Living With Yourself premiered 18 October 2019, so it’s too early to tell if Netflix will approve a second season. If they do, the show’s first season definitely ends with enough compelling material to carry it through.


Am I the only one who’s found themselves in a Wiki black hole about serial killers and their victims? The answer has to be ‘no’— at least not after the premiere of Netflix’s darkly-captivating Mindhunter.

Based on retired FBI special agent John Douglas’s book Mindhunter: Inside the FBI’s Elite Serial Crime Unit, the crime thriller, set in the late ‘70s, depicts the early beginnings of the FBI’s embracing criminal psychology and profiling. The series follows young FBI Agents Holden Ford, Bill Tench, and psychologist Wendy Carr as they operate the FBI’s Behavioral Science Unit in Quantico, Virginia. They interview imprisoned killers, and eventually coined the term ‘serial killer,’ to build psychological profiles that might help them solve ongoing cases. The drama is based on data collected from real-life interviews conducted by Douglas with several serial killers, including Edmund Kemper, David Berkowitz, John Wayne Gacy, and Charles Manson.

The first season of Mindhunter debuted in October 2017, and Netflix released the second season on 16 August 2019 but has yet to approve a third season.

BoJack Horseman

Don’t let the fact that BoJack Horseman is an animation based in a world where humans and anthropomorphic animals coexist stop you from all the depth this show has to offer. In fact, what makes BoJack so compelling is the award-winning show’s ability to tread the tightrope between whimsy and devastating gravity.

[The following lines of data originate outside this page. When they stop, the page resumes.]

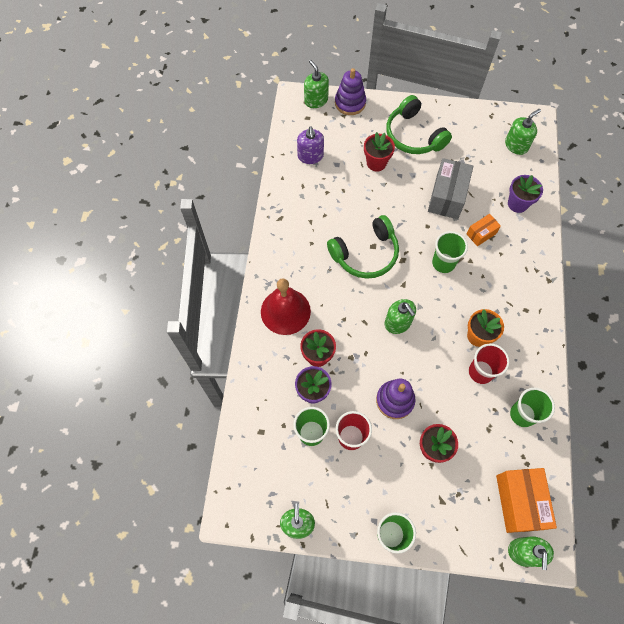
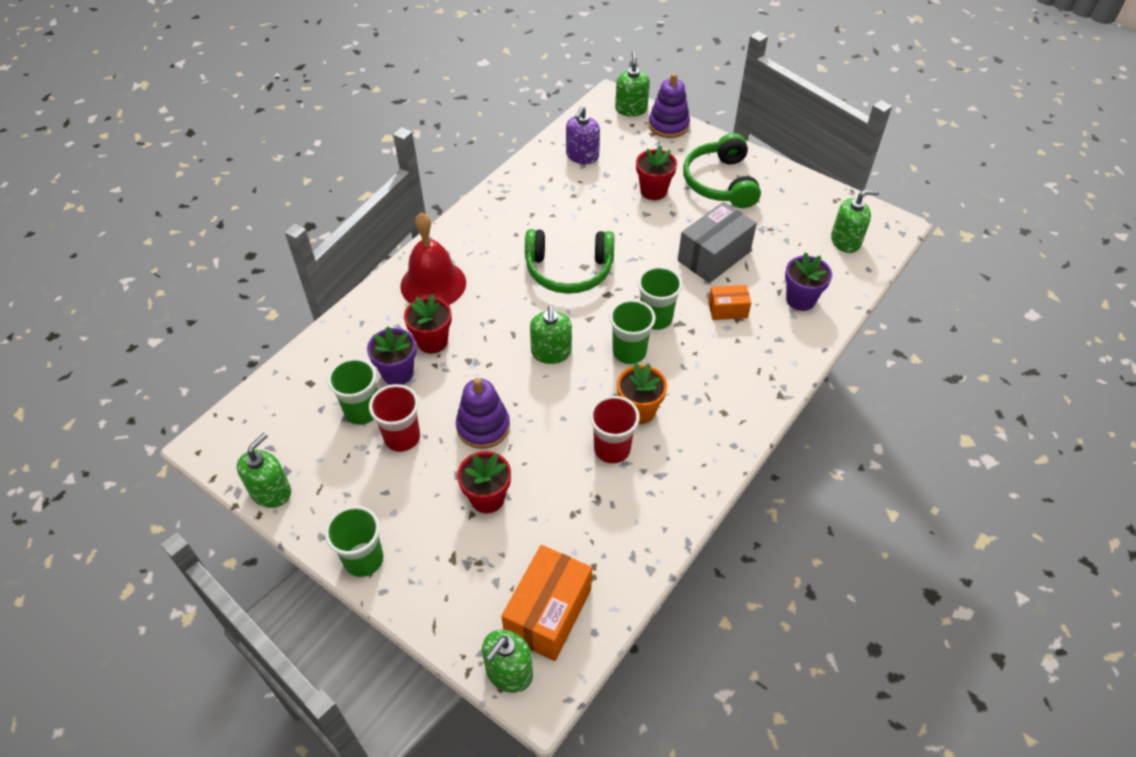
camera: 30 degrees right, 15 degrees down
(522, 414) = (629, 520): green cup -> green cup (629, 352)

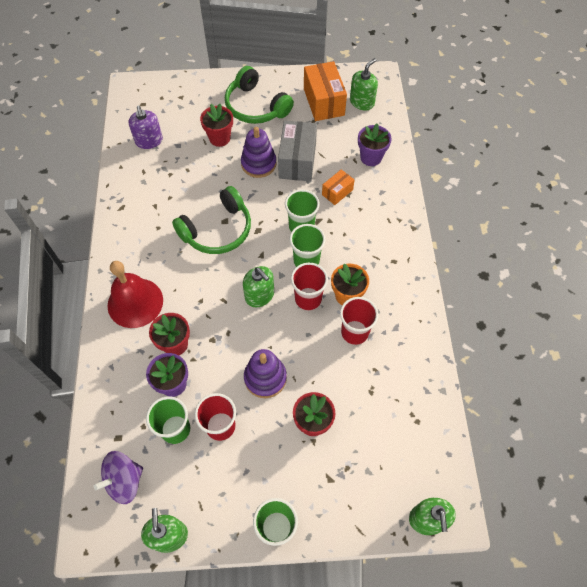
camera: 40 degrees left, 10 degrees up
(281, 421) = (124, 481): none -> purple spinning top
(548, 613) = (414, 464): orange box -> orange box (323, 102)
(596, 387) = (308, 299): none -> red cup
(631, 109) = (150, 86): green soap dispenser -> none
(668, 125) = (186, 84): purple stacking toy -> purple stacking toy (258, 164)

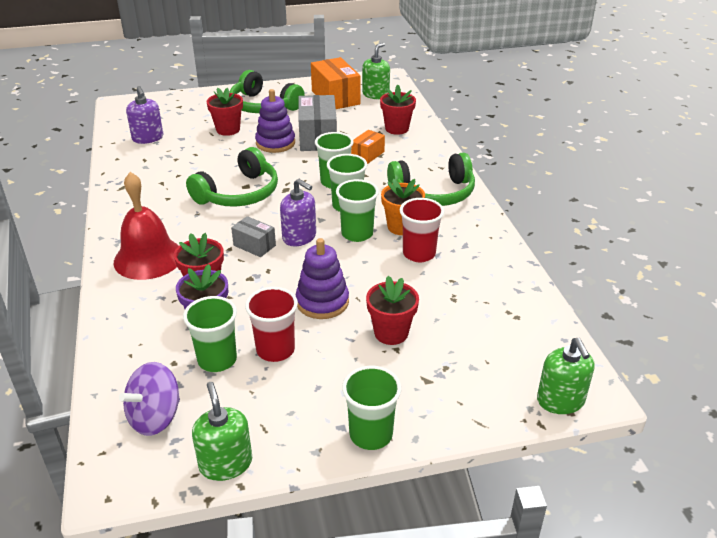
camera: 10 degrees left, 25 degrees down
(221, 300) = (254, 245): none -> grey box
(259, 295) = (299, 237): green soap dispenser -> purple soap dispenser
(308, 299) = (357, 234): red cup -> green cup
(371, 157) = (397, 129): purple flower pot -> red flower pot
(384, 255) = (433, 193): none -> green headphones

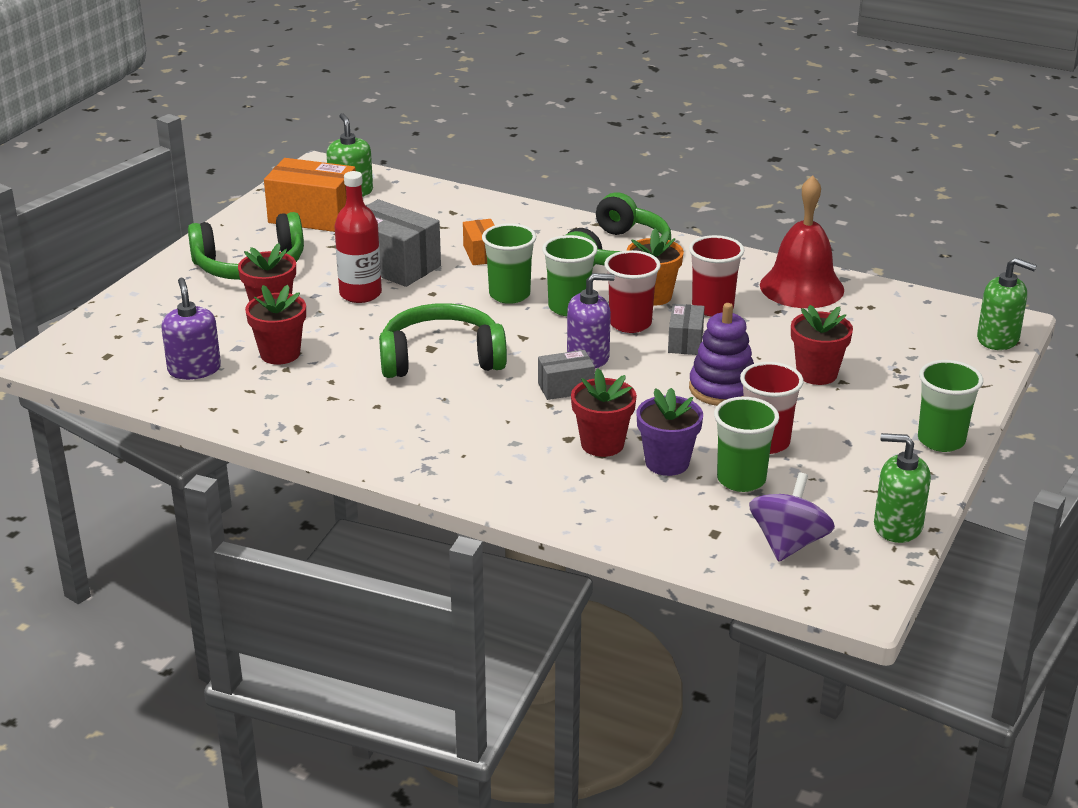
camera: 50 degrees left, 5 degrees down
(148, 138) = (194, 369): purple soap dispenser -> purple soap dispenser turned 120 degrees counterclockwise
(148, 258) = (495, 460): red bell -> red bell (801, 287)
(155, 417) = (788, 543): purple spinning top -> purple spinning top turned 150 degrees counterclockwise
(239, 193) = (441, 358): green headphones -> green headphones turned 90 degrees counterclockwise
(275, 143) = (360, 294): purple stacking toy -> red bottle
(357, 234) = (630, 324): green cup -> red cup
(362, 262) = (685, 342): none -> grey box
(397, 129) = (453, 215): red flower pot -> red flower pot (280, 354)

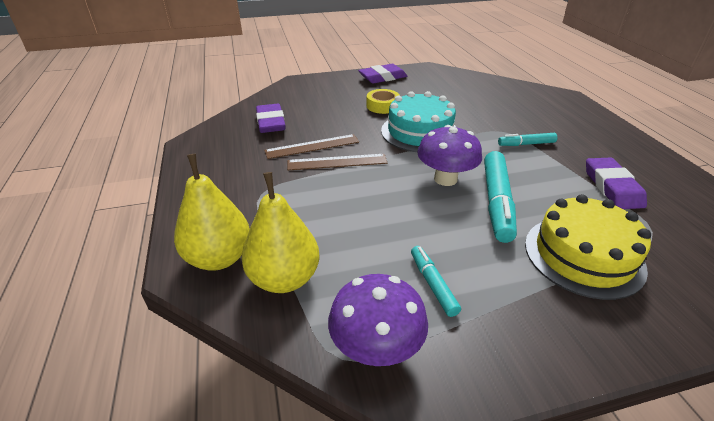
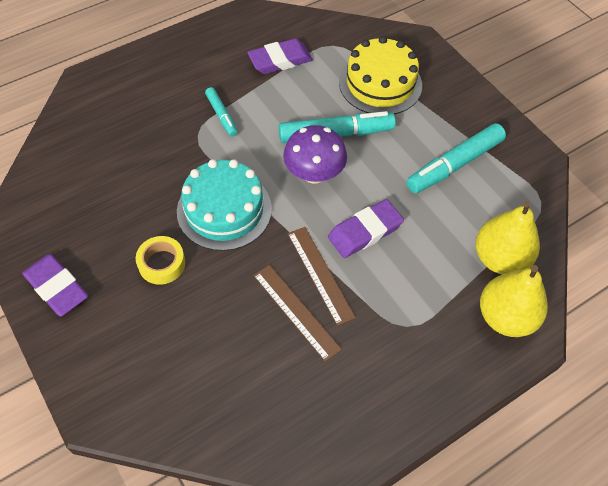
camera: 110 degrees left, 20 degrees up
(270, 122) = (251, 388): purple eraser -> purple eraser (365, 232)
(376, 348) = (524, 185): purple mushroom -> none
(433, 284) = (454, 165): turquoise marker -> turquoise marker, size x1.82

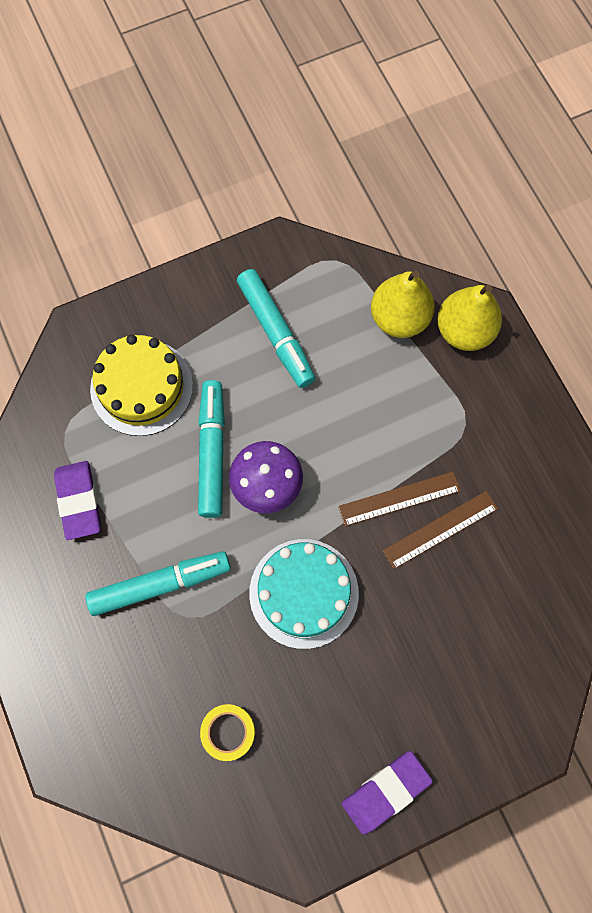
camera: 80 degrees left, 15 degrees up
(162, 264) = (367, 669): yellow tape -> yellow tape (228, 732)
(221, 115) = (160, 584): turquoise marker -> turquoise marker, size x1.82
(365, 232) = (351, 444): purple eraser -> none

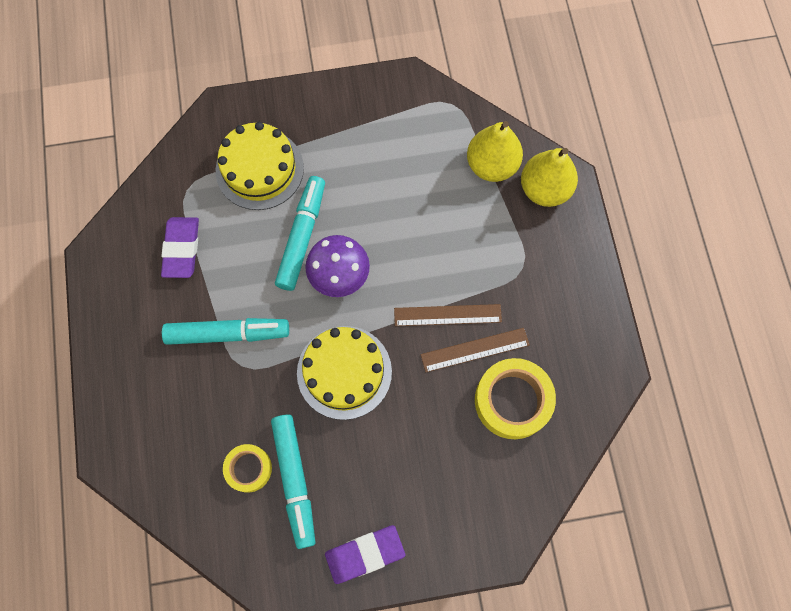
camera: 15 degrees right, 0 degrees up
(276, 333) = (383, 152): turquoise marker -> turquoise marker (294, 480)
(304, 593) = (344, 372): turquoise cake -> yellow cake
(497, 575) = (512, 401): none -> yellow tape

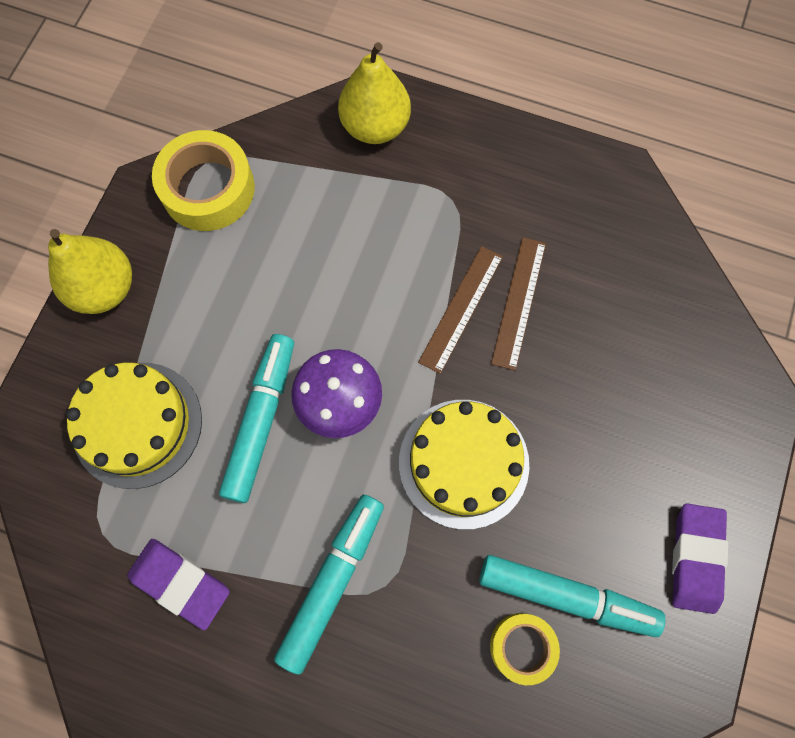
camera: 60 degrees left, 0 degrees up
(302, 236) = (261, 420): turquoise marker -> turquoise marker turned 60 degrees clockwise
(491, 165) = (311, 162): yellow pear -> yellow pear (104, 289)
(512, 401) = (599, 296): yellow tape -> yellow tape (208, 189)

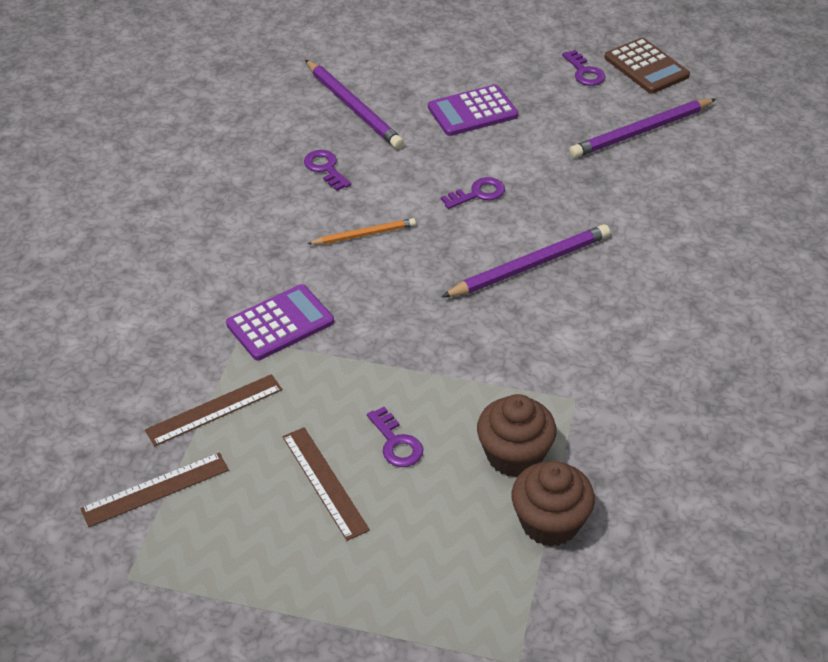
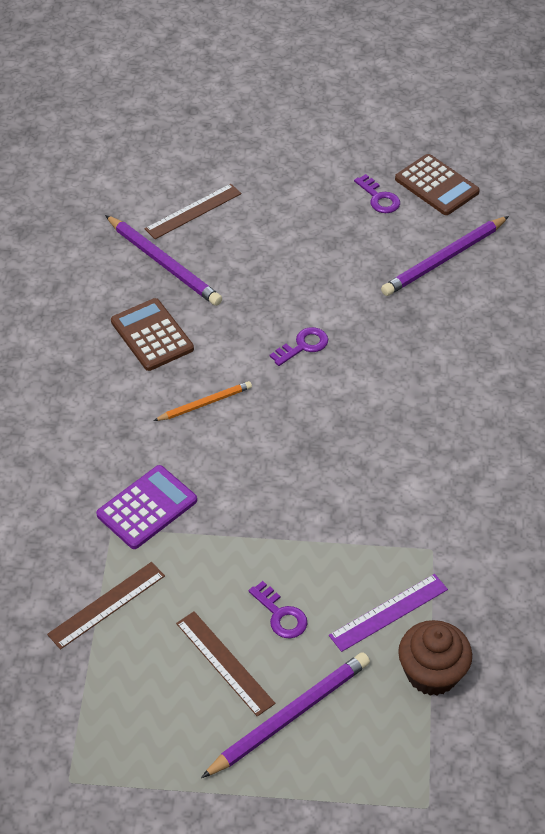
camera: 10 degrees left, 5 degrees up
(155, 489) = (72, 692): brown ruler -> brown ruler (193, 211)
(325, 168) = (152, 335): purple key -> brown calculator
(472, 112) = (280, 255): purple calculator -> none
(514, 455) = (389, 612): brown cupcake -> purple ruler
(529, 266) = (366, 417): purple pencil -> purple pencil (289, 716)

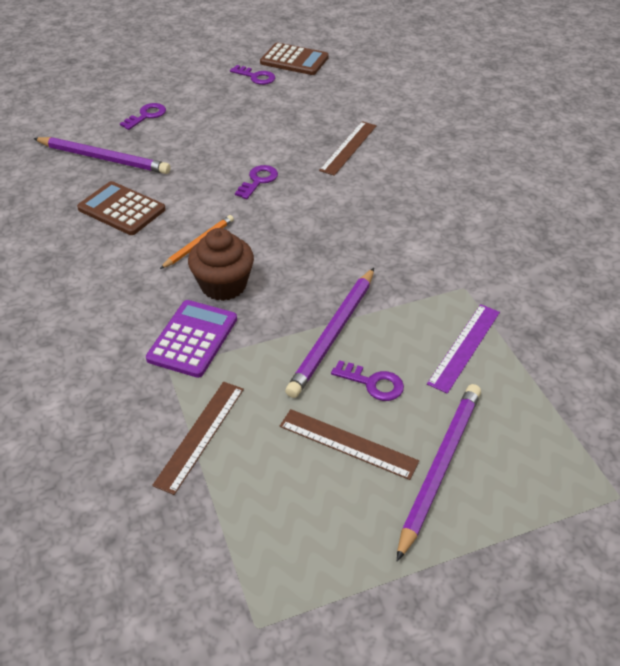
camera: 25 degrees left, 5 degrees down
(193, 211) = (110, 120): brown ruler -> brown ruler (348, 148)
(233, 218) = (146, 116): none -> purple key
(432, 673) = (536, 381): brown cupcake -> brown cupcake (223, 285)
(444, 259) = (331, 99): purple pencil -> purple pencil (333, 334)

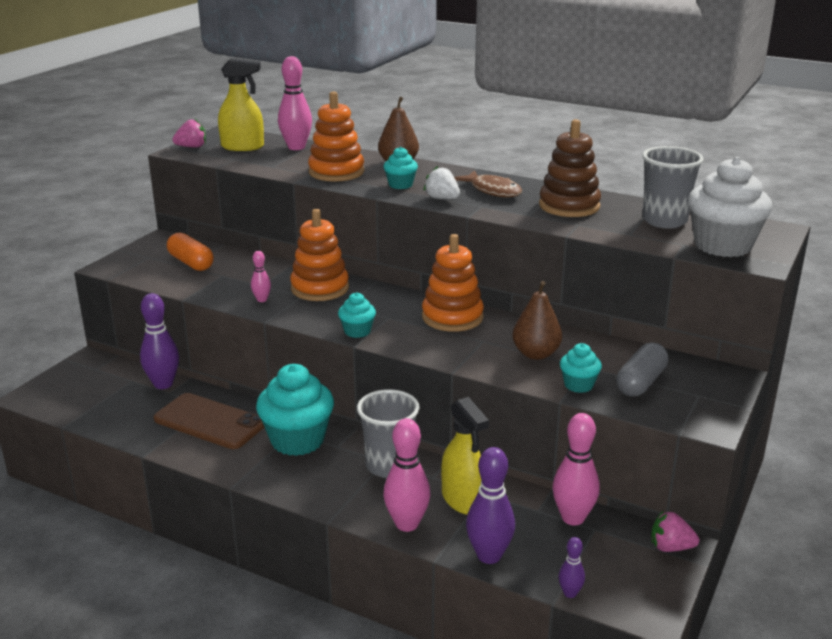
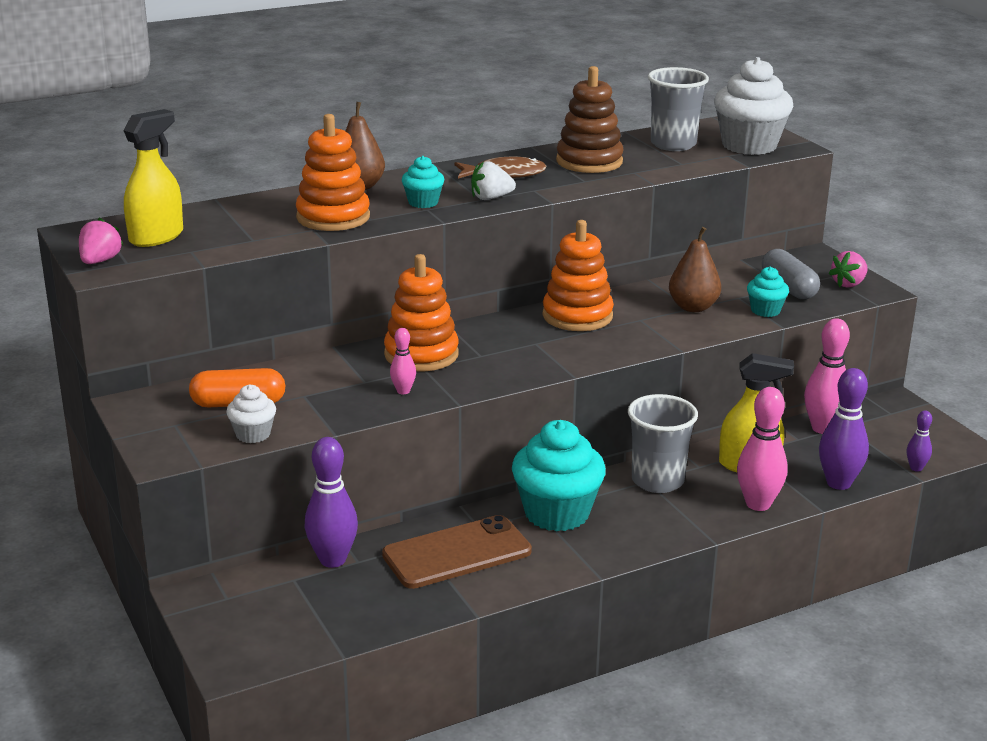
camera: 55 degrees left, 0 degrees up
(157, 279) = (253, 434): none -> white cupcake
(296, 147) = (214, 213): pink bowling pin -> none
(357, 331) = (546, 366): turquoise cupcake -> none
(670, 547) = (897, 406): pink strawberry -> pink strawberry (848, 284)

Based mainly in Hollywood, Los Angeles (later known as “Hollywoo” after the “D” in the Hollywood Sign is stolen in the name of love), the series explores deeply existential questions while addressing important social issues. Issues including addiction, depression, childhood trauma, racism, and sexism are all explored with hilarious and ruthless honesty. The sixth and final season begins with BoJack voluntarily checking into rehab, still haunted by his role in Sarah Lynn’s drug-related death, and poses the question: Now that BoJack genuinely desires to break his self-destructive cycle, will he really, actually, finally turn his life around? Can he?

After the first episode, the season’s scope naturally expands to push happy ending hopes for prominent characters Diane Nguyen, Mr Peanutbutter, Princess Carolyn, and Todd Chavez as well.

This final season is slated for release as two parts: Part I premiered 25 October2019, while Part 2 is set to premiere 31 January 2020. 

Good television is like any other art form—complex, nuanced, and reflective of the human experience. Netflix has done an incredible job pushing out creative, original shows, and the four listed above are just some highlights among an amazing roster.